Perdí la noción del tiempo mientras caminábamos por la casa del emperador, pasamos por el Intiwatana, el reloj solar, y Diego nos explicó cómo leían las sombras aquí — incluso nos dejó tocar una de las piedras (era fría y rugosa, nada de lo que esperaba). En un momento intenté preguntar por “Intiwatana” en español; Diego se rió suave y me enseñó cómo lo dicen los locales en quechua. Es curioso cómo esas pequeñas palabras se quedan contigo después de un viaje así.
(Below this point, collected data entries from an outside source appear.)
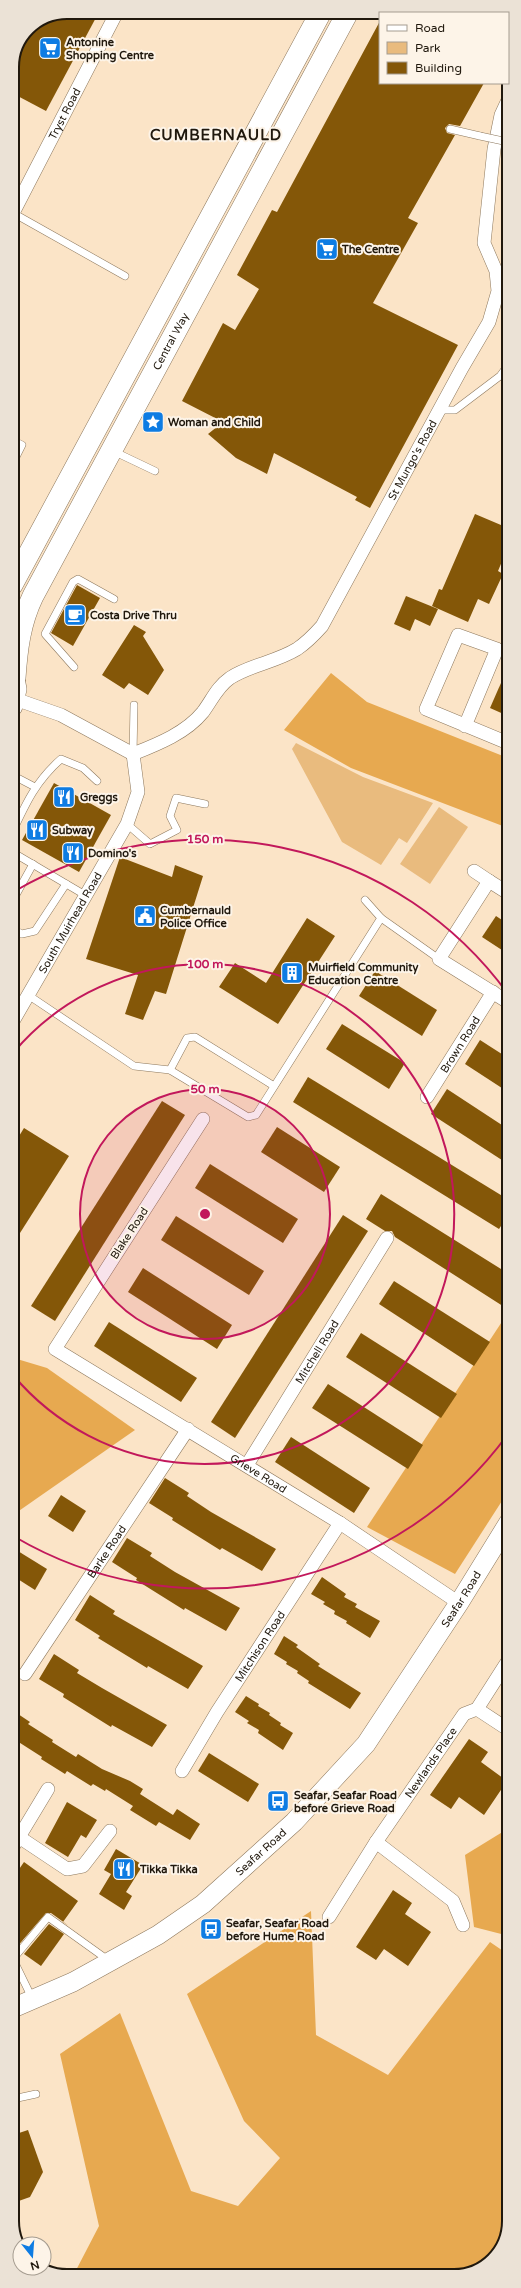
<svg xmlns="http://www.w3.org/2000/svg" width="521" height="2288" font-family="'Varela Round',sans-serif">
<rect width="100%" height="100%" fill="#fbe4c7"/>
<!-- green -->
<g fill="#e9bb7e">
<polygon points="296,743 363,777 433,803 407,843 399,838 381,865 342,842 292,749"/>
<polygon points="439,807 468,827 430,884 400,864"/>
</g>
<!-- forest -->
<g fill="#e7a950">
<polygon points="331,673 367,702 508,758 508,828 351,768 284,730"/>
<polygon points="509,1311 509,1490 455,1574 367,1527"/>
<polygon points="17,1359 47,1368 135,1430 13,1515 13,1364"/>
<polygon points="509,1828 509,1936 474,1927 465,1855"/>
<polygon points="311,1911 316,2035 388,2075 490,1942 509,1955 509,2221 495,2257 464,2275 73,2276 99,2226 60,2054 120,2013 191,2191 238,2206 280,2158 244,2121 187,1994"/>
</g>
<!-- building -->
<g fill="#845708">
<polygon points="67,12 99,12 46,111 12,93 12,67 28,28"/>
<polygon points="380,21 380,83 484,83 460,126 449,124 445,128 447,133 455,135 408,218 418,223 373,303 458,345 370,508 355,500 357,497 274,453 267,474 236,458 208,434 223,422 182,401 223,323 235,330 259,289 237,275 272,210 277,212"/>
<polygon points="475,514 508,528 508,547 498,571 503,574 489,604 478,599 468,622 432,606 439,589 442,590"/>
<polygon points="77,585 100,598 73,646 51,633"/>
<polygon points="406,596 438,609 430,626 415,619 410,631 394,624"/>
<polygon points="134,625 146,632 143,636 164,670 148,695 129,683 124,689 102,675"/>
<polygon points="508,667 508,716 490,708"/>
<polygon points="54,783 111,815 79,872 22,840"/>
<polygon points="120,857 172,877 175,865 203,876 166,994 155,991 143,1020 125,1014 138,975 86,959"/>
<polygon points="496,916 508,924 508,954 482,937"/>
<polygon points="307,918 335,936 278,1024 219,987 235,963 266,983"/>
<polygon points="375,971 437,1010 422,1036 359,996"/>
<polygon points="342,1024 405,1063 389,1089 326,1049"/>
<polygon points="480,1040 508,1058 508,1092 465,1064"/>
<polygon points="308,1077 509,1200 509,1214 499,1229 293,1102"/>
<polygon points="447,1089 508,1129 508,1164 431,1114"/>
<polygon points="162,1101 185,1115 55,1321 31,1306"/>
<polygon points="277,1127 340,1167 324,1192 261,1152"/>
<polygon points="24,1128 69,1156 13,1244 13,1146"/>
<polygon points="210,1164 298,1219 283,1243 195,1188"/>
<polygon points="381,1194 509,1274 509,1310 395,1237 392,1231 385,1231 366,1219"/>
<polygon points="343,1215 368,1231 235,1438 211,1422"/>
<polygon points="176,1216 264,1271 249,1295 161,1240"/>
<polygon points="143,1268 232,1325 217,1349 128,1292"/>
<polygon points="394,1281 490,1342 474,1366 379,1304"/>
<polygon points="109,1322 197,1378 181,1402 94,1346"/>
<polygon points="361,1333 457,1394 441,1418 346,1357"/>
<polygon points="328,1384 423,1445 408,1469 312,1408"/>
<polygon points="291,1437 370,1488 354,1513 275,1462"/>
<polygon points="165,1478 189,1493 187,1496 211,1512 276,1549 262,1571 222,1548 220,1550 172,1520 173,1518 149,1503"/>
<polygon points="61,1495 86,1511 73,1532 48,1516"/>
<polygon points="127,1538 152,1553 150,1556 175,1572 240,1608 226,1631 185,1608 184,1610 136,1580 137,1578 112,1562"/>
<polygon points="13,1548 47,1569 35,1590 13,1576"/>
<polygon points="322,1577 346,1594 344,1597 357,1604 355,1607 380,1621 370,1638 346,1623 347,1621 334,1614 335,1611 323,1604 325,1602 311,1594"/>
<polygon points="90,1595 115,1611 113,1614 203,1666 188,1689 148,1666 147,1668 98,1638 100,1636 75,1620"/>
<polygon points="284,1636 298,1645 296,1647 320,1664 318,1666 361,1693 350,1709 308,1683 309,1681 297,1673 298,1671 286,1664 287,1662 274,1654"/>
<polygon points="54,1654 79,1670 77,1673 102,1688 167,1725 152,1747 112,1725 111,1727 63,1697 64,1694 39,1679"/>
<polygon points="246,1696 259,1704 258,1706 270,1713 269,1715 281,1723 280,1725 293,1733 283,1750 258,1733 259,1730 247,1723 249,1721 235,1712"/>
<polygon points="18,1714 30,1722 28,1724 53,1740 52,1742 76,1757 78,1754 102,1769 130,1781 143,1789 140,1794 173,1815 177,1809 200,1824 190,1840 159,1822 156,1826 130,1810 133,1806 106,1789 105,1791 93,1784 91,1786 67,1771 65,1774 41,1759 42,1757 17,1741 18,1740 13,1736 13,1722"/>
<polygon points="469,1739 488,1752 481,1762 507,1781 484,1815 459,1797 451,1809 430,1795"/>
<polygon points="209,1753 259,1784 248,1802 198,1771"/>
<polygon points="67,1802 97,1820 86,1838 81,1835 68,1857 45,1843"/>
<polygon points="116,1849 143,1865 126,1892 132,1896 124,1910 99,1894 111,1874 104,1870"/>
<polygon points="24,1862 78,1901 63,1922 69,1926 51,1913 46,1913 16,1948 13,1946 13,1878"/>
<polygon points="393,1890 412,1903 405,1914 431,1932 408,1966 384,1949 376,1960 356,1947"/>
<polygon points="49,1924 64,1934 41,1966 24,1954"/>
<polygon points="28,2130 43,2172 30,2197 13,2203 13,2135"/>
</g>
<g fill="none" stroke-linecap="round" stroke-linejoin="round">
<!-- lane casing -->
<g stroke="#8d785d" stroke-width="8">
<g id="lane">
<polyline points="450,129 480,136"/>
<polyline points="13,213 125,276"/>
<polyline points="440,410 455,410 500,376 508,365"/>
<polyline points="12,440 22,445 12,465"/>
<polyline points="113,451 155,471"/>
<polyline points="74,667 45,634 73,582 78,579 114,599"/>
<polyline points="133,754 134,705"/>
<polyline points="12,775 35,787"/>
<polyline points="127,824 150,844 177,830 170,816 176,798 205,804"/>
<path d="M 12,833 C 26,803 36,781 61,759 L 83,768 L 97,781"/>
<polyline points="12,852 85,895"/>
<polyline points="12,902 33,864"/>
<polyline points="381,918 439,959"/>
<polyline points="12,929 22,934 35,931 66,884"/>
<polyline points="28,995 134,1066 170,1070 248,1117 256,1115 381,918 365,900"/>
<polyline points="170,1070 187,1038 195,1037 274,1086"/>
<polyline points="32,1998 13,1959 48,1917 108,1960"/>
<polyline points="13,2099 36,2094"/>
</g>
</g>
<!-- street casing -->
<g stroke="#8d785d" stroke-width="14">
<g id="street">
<path id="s1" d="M 12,215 L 117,12"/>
<path id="s2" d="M 15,699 L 61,715 L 133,754 C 158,744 186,733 203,712 C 212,700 217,687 230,678 C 250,665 276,662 297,649 C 306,643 314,635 322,626 L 462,368 L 489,322 L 498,291 L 496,271 L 484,243 L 494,149 L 501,115 L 508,100"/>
<polyline points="465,726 497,649 458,635 426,709 508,743"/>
<polyline points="474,871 489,881"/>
<polyline points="508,893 489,881 439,959 508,1002"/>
<path id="s3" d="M 12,1023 L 127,824 L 138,792 L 133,754"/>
<path id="s4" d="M 427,1097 L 493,992"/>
<path id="s5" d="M 203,1119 L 55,1349 L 340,1523 L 459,1603"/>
<path id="s6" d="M 247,1465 L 387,1238"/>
<path id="s7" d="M 25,1674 L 188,1429"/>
<polyline points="477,1709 509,1730"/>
<path id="s8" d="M 182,1771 L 217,1712 L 340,1523"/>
<polyline points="19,1837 67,1869 83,1866 110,1831"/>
<polyline points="376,1842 453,1901 463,1925"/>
<polyline points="13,1847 48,1789"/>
<path id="s9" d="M 329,1917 L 376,1842 L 464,1714 L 477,1709 L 509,1659"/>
</g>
</g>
<!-- secondary casing -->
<g stroke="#8d785d" stroke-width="20">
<g id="secondary">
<path id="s10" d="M 13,2008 L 73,1982 L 158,1935 L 203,1904 L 294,1822 L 366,1744 L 459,1603 L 509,1522"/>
</g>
</g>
<!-- primary casing -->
<g stroke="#8d785d" stroke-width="22">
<g id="primary">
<polyline points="12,585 321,12"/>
<polyline points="12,669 16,689 12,706"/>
<path id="s11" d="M 15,678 C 17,649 20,623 33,596 L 348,12"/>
</g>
</g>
<!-- lane -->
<use href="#lane" stroke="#fff" stroke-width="7"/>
<!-- street -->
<use href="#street" stroke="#fff" stroke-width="13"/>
<!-- secondary -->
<use href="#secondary" stroke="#fff" stroke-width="19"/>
<!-- primary -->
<use href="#primary" stroke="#fff" stroke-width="21"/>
<!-- lane-bridge casing -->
<g stroke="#8d785d" stroke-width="8" stroke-linecap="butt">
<polyline id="lane-bridge" points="480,136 508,142"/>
</g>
<!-- lane-bridge -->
<use href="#lane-bridge" stroke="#fff" stroke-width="7"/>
</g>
<!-- distance rings -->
<circle cx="205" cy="1214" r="125" fill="#c2185b" fill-opacity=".12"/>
<g fill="none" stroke="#c2185b" stroke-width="2">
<circle cx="205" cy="1214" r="125"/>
<path d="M13 1053A250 250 0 1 1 13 1375"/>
<path d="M508 1434A375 375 0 0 1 15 1537M15 891A375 375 0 0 1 508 994"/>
</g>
<!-- icons -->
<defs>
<g id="supermarket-square" transform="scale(1.15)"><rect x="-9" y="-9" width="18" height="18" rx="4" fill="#0e7ce3" stroke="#fdf4e8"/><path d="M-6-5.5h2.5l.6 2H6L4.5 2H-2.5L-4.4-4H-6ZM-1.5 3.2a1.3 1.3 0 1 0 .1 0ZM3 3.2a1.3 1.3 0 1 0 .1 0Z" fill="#fff"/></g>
<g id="sight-square" transform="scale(1.15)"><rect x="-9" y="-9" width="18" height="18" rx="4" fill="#0e7ce3" stroke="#fdf4e8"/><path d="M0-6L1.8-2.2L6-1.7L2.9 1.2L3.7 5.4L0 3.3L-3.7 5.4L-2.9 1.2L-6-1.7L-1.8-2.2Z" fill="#fff"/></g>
<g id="cafe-square" transform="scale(1.15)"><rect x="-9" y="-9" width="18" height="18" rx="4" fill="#0e7ce3" stroke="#fdf4e8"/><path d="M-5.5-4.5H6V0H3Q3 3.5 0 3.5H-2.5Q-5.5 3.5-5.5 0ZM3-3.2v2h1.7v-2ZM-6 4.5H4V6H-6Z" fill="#fff"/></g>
<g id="restaurant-square" transform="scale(1.15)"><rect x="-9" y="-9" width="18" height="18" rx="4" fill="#0e7ce3" stroke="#fdf4e8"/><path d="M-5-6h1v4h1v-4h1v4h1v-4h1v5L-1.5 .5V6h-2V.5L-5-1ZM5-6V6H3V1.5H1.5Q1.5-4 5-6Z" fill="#fff"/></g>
<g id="civic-square" transform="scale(1.15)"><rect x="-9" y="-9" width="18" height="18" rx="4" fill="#0e7ce3" stroke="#fdf4e8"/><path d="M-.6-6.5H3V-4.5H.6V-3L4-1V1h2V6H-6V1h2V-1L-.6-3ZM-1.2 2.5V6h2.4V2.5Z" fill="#fff"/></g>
<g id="building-square" transform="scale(1.15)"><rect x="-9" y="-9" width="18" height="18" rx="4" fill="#0e7ce3" stroke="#fdf4e8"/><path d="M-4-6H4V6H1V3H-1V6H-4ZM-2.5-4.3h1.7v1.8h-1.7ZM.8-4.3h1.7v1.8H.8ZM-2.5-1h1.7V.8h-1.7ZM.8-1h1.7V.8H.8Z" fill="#fff"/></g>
<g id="bus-square" transform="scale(1.15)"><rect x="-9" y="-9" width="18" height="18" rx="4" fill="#0e7ce3" stroke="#fdf4e8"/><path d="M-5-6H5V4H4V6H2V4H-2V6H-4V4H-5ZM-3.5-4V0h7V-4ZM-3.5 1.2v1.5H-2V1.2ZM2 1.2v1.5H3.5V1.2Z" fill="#fff"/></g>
</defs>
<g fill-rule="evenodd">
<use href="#supermarket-square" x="50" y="48"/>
<use href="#supermarket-square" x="327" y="249"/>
<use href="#sight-square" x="153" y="422"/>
<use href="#cafe-square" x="75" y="615"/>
<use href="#restaurant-square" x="64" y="797"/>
<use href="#restaurant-square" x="37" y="830"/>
<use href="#restaurant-square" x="73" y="853"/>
<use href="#civic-square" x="145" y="916"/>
<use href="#building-square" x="292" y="973"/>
<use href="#bus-square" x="278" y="1801"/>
<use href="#restaurant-square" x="124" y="1869"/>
<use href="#bus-square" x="211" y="1929"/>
</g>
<g text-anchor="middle" stroke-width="4" stroke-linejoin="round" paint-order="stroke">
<!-- poi labels -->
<g font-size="11" font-weight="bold" fill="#20180d" stroke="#fdf4e8" text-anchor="start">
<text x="66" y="46">Antonine<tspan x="66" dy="13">Shopping Centre</tspan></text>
<text x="342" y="253">The Centre</text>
<text x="168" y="426">Woman and Child</text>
<text x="90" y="619">Costa Drive Thru</text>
<text x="80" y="801">Greggs</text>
<text x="52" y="834">Subway</text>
<text x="88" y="857">Domino's</text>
<text x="160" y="914">Cumbernauld<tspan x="160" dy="13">Police Office</tspan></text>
<text x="308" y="971">Muirfield Community<tspan x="308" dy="13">Education Centre</tspan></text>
<text x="294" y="1799">Seafar, Seafar Road<tspan x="294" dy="13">before Grieve Road</tspan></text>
<text x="140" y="1873">Tikka Tikka</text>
<text x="226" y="1927">Seafar, Seafar Road<tspan x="226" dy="13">before Hume Road</tspan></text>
</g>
<!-- street labels -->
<g font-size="11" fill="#20180d" stroke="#fdf4e8">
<text dy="4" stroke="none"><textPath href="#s1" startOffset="114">Tryst Road</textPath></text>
<text dy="4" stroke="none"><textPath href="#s11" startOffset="374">Central Way</textPath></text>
<text dy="4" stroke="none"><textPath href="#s2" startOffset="553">St Mungo's Road</textPath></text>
<text dy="4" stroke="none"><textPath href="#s3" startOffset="116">South Muirhead Road</textPath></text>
<text dy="4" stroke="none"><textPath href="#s4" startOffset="62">Brown Road</textPath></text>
<text transform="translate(129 1233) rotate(-57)" y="4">Blake Road</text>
<text dy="4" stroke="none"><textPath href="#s6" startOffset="133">Mitchell Road</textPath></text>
<text dy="4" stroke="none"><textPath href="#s5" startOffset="512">Grieve Road</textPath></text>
<text dy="4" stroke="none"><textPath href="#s7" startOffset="147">Barke Road</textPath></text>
<text dy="4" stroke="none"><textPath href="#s10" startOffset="619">Seafar Road</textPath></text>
<text dy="4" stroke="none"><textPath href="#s8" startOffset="147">Mitchison Road</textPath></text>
<text dy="4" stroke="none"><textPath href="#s9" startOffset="185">Newlands Place</textPath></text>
<text dy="4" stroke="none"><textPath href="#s10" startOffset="295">Seafar Road</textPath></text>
</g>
<!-- district labels -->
<g font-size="15" font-weight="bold" letter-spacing="1" fill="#20180d" stroke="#fdf4e8">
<text x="216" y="140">CUMBERNAULD</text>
</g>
</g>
<!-- crop -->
<path d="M0 0H521V2288H0ZM67 19H454A48 48 0 0 1 502 67V2221A48 48 0 0 1 454 2269H67A48 48 0 0 1 19 2221V67A48 48 0 0 1 67 19Z" fill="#ebe2d6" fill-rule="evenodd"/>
<path fill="none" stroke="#20180d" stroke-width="2" d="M67 19H454A48 48 0 0 1 502 67V2221A48 48 0 0 1 454 2269H67A48 48 0 0 1 19 2221V67A48 48 0 0 1 67 19Z"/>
<circle cx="205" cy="1214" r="6" fill="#c2185b" stroke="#fdf4e8" stroke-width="2"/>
<g font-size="12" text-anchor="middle" font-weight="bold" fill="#c2185b" stroke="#fdf4e8" stroke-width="4" stroke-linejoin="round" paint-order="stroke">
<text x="205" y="843">150 m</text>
<text x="205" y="968">100 m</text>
<text x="205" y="1093">50 m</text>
</g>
<!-- legend -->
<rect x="379" y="12" width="130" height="72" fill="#fdf4e8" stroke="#a59c90"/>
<rect x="387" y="25" width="20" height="6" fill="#ffffff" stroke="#a59c90"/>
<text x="415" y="32" font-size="12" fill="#20180d">Road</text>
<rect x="387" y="42" width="20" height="12" fill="#e9bb7e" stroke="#a59c90"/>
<text x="415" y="52" font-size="12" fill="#20180d">Park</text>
<rect x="387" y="62" width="20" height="12" fill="#845708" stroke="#a59c90"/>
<text x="415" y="72" font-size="12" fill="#20180d">Building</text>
<!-- north arrow -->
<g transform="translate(32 2256) rotate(163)"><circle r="19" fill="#fdf4e8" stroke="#a59c90"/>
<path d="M0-3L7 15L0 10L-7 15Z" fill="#0e7ce3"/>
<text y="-6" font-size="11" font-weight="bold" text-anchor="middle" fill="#20180d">N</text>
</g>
</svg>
Terminamos de nuevo en Aguas Calientes, con las piernas temblando pero felices, viendo las nubes rodear el Huayna Picchu mientras la gente caminaba con sus mochilas y snacks. Todo el día se sintió a la vez rápido y lento — así que sí, si estás pensando en un tour privado por Machu Picchu desde Cusco o Aguas Calientes… te diría que no lo dudes.
El tour guiado dura alrededor de 3 horas desde que llegas a Machu Picchu.
Sí, la recogida en tu hotel está incluida para comenzar el tour.
Visitarás terrazas agrícolas, templos principales, plazas, la casa del emperador, el Intiwatana, mausoleo real, templo de las tres ventanas, roca sagrada y templo del cóndor.
Sí, tu guía es experto en capturar fotos memorables en los miradores más famosos.
Tu guía te espera en la estación de tren de Aguas Calientes si llegas el mismo día.
El itinerario se centra en un recorrido guiado completo; el tiempo libre extra depende del tipo de entrada y horario que tengas.
Sí, grupos de hasta ocho personas pueden unirse con un guía privado.
Sí, hay transporte público disponible cerca de Aguas Calientes para llegar o salir.
Tu día incluye recogida en hotel o encuentro en la estación de tren de Aguas Calientes si llegas así. Contarás con un guía local privado que toma fotos durante el recorrido y te lleva por todos los circuitos principales según tu tipo de entrada. También se permiten animales de servicio — todo es relajado pero organizado para que no tengas que preocuparte por nada mientras exploras Machu Picchu.